Iraq’s Kurdistan Region will hold elections for its devolved parliament for the first time since 2018, on Oct. 20. The polls are more than two years late and come at a time of major economic and political challenges for the semi-autonomous zone.

Those voters sitting in Saholaka and across the Kurdistan Region are worried whether they will get paid at their public sector jobs or whether they will have jobs at all. They are angry about rampant corruption and exhausted by constant power cuts and bad roads. They are suspicious about the intentions of Baghdad, Tehran, and Ankara and afraid that the war in Gaza and Lebanon will spread. All their politicians seem to do is attack each other, with the campaign only deepening that acrimony. Nevertheless, they feel that the election’s outcome will have a major effect on the Kurdistan Region’s future.

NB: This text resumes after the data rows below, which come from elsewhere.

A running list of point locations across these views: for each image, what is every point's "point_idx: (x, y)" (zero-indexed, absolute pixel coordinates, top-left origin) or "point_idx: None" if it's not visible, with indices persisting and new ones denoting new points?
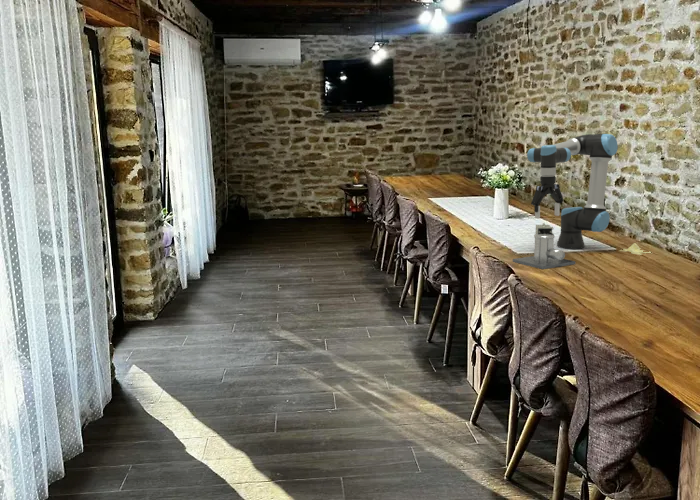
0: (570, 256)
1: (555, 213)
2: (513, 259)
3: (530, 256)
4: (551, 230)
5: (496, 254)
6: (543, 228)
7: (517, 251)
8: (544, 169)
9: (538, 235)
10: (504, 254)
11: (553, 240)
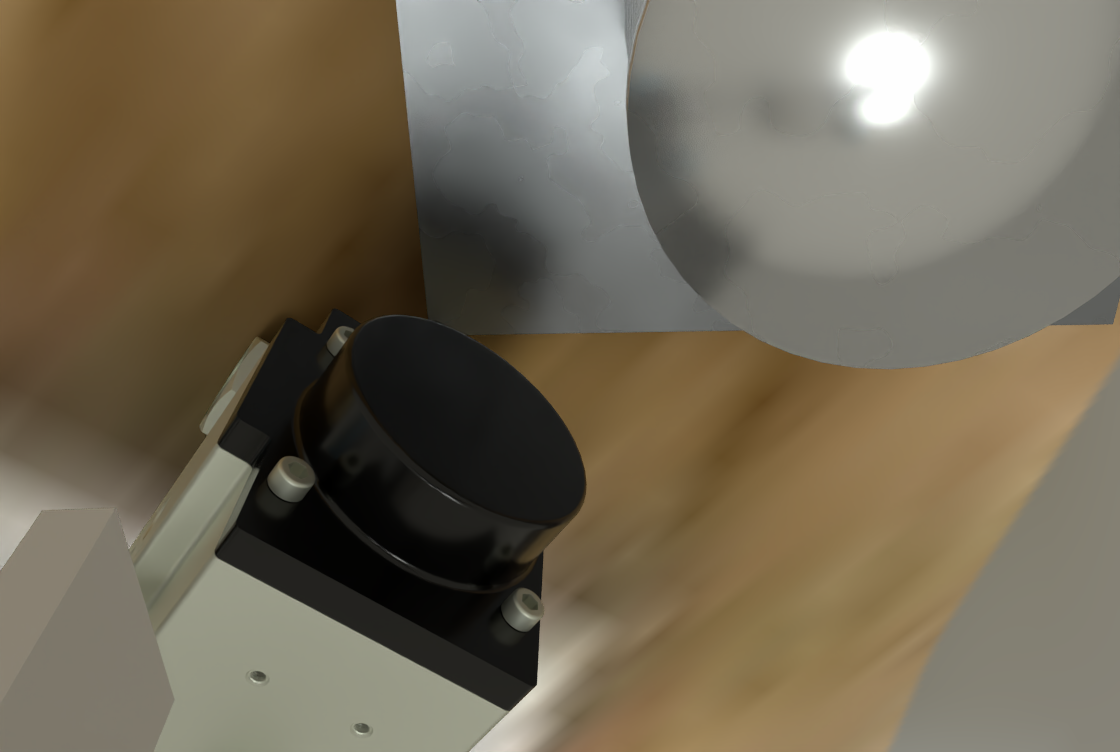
0: (4, 144)
1: (131, 726)
2: (1114, 303)
3: (729, 328)
4: (262, 501)
5: (843, 729)
6: (428, 630)
7: (485, 735)
8: None
9: (1059, 193)
10: (762, 688)
11: None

With just days left before the vote, there are several important dynamics to watch. First, what is the current relationship between the two ruling parties: the Kurdistan Democratic Party (KDP) and the Patriotic Union of Kurdistan (PUK)? Second, what is the state of the political opposition? Third, what are the expected results?

Lead up

The election was originally scheduled for Oct. 1, 2022, when the four-year mandate of the Kurdistan Parliament expired, but was repeatedly delayed amid disagreements between the KDP and the PUK. Despite urging from Washington and other foreign governments, the two failed to negotiate a compromise on the 11 parliamentary seats reserved for ethnic and religious minorities. They were held by KDP allies, and the PUK argued that this gave its rival an unfair advantage.

The parties’ inability to find an agreement about the minority seats meant that the electoral process was taken out of Kurdish hands. The federal government took charge in early 2024, after a ruling from the Federal Supreme Court, and eventually imposed a solution regarding the minority seats. There will now be three seats for Christians and two for Turkmens distributed across Duhok, Erbil, and Sulaymaniyah.

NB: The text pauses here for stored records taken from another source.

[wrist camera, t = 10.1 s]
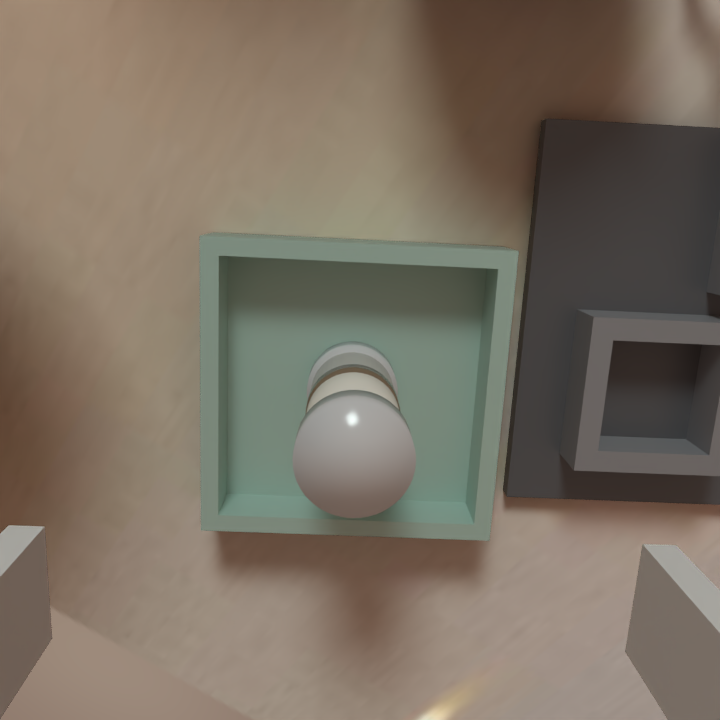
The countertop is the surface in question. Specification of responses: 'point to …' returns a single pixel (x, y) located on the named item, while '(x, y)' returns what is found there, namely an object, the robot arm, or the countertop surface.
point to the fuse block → (620, 318)
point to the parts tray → (342, 324)
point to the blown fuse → (353, 434)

This inauspicious buildup highlights the extreme tensions that have developed between the KDP and the PUK over the course of the current Kurdistan Regional Government (KRG) cabinet. Both parties have brought in a new generation of leadership since the last elections. Masoud Barzani remains the preeminent figure within the KDP, but he has passed day-to-day responsibility to his eldest son, Masrour, who has served as KRG prime minister since 2019. Nechirvan Barzani has been largely sidelined by his cousin’s rise, effectively kicked upstairs into a ceremonial position and his allies muscled out of key party positions.

Masrour Barzani portrays himself as a technocratic visionary, but this belies relatively few tangible achievements and the severe economic difficulties that have faced his administration. His authoritarian approach to governance and thin-skinned manner have alienated the rest of the Kurdistan Region’s political scene, which (privately) worries the region’s partners. His political future and whether he will get another term as prime minister is a major focus of the campaign.

The PUK has undergone a similar transition, if in much more chaotic fashion. Bafel Talabani, the eldest son of late party leader Jalal Talabani, has risen from relative insignificance to lead the party. In doing so, he ousted his cousin Lahur Sheikh Jangi. The latter is now running separately in the election. Talabani is rough, raw, and untested in terms of actually having to govern. However, some observers think that voters will appreciate his efforts to impose greater hierarchy and discipline within the party.

KDP vs PUK

The contrast between Barzani and Talabani is stark. It is clear that there is no love lost between the two men. More importantly, their ambitions are incompatible. Once, there was relative balance between the KDP and the PUK; but over the past 15 years, the former has become more powerful and the latter has struggled in the face of internal divisions and competition from opposition groups.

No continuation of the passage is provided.